With the images left out, print all of the records below exactly.

**ENTRIES SUPPLIED:**
= Beginning of Section =

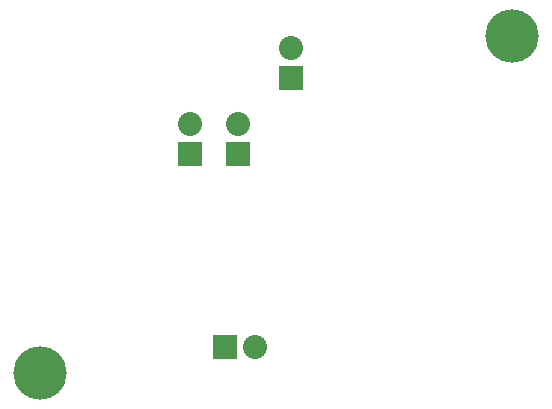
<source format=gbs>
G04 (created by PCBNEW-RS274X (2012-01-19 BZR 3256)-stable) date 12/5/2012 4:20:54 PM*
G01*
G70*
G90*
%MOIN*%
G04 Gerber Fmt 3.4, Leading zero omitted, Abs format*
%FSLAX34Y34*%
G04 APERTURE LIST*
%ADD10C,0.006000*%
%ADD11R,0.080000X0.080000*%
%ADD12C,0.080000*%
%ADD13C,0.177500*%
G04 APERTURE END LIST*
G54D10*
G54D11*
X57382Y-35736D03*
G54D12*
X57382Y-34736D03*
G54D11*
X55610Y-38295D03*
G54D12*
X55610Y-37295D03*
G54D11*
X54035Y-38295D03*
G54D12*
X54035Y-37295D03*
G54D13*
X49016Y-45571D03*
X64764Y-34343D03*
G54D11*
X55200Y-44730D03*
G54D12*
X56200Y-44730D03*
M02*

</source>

= End of Section =

**EXPECTED ANSWER:**
<source format=gbs>
G04 (created by PCBNEW-RS274X (2012-01-19 BZR 3256)-stable) date 12/5/2012 4:20:54 PM*
G01*
G70*
G90*
%MOIN*%
G04 Gerber Fmt 3.4, Leading zero omitted, Abs format*
%FSLAX34Y34*%
G04 APERTURE LIST*
%ADD10C,0.006000*%
%ADD11R,0.080000X0.080000*%
%ADD12C,0.080000*%
%ADD13C,0.177500*%
G04 APERTURE END LIST*
G54D10*
G54D11*
X57382Y-35736D03*
G54D12*
X57382Y-34736D03*
G54D11*
X55610Y-38295D03*
G54D12*
X55610Y-37295D03*
G54D11*
X54035Y-38295D03*
G54D12*
X54035Y-37295D03*
G54D13*
X49016Y-45571D03*
X64764Y-34343D03*
G54D11*
X55200Y-44730D03*
G54D12*
X56200Y-44730D03*
M02*

</source>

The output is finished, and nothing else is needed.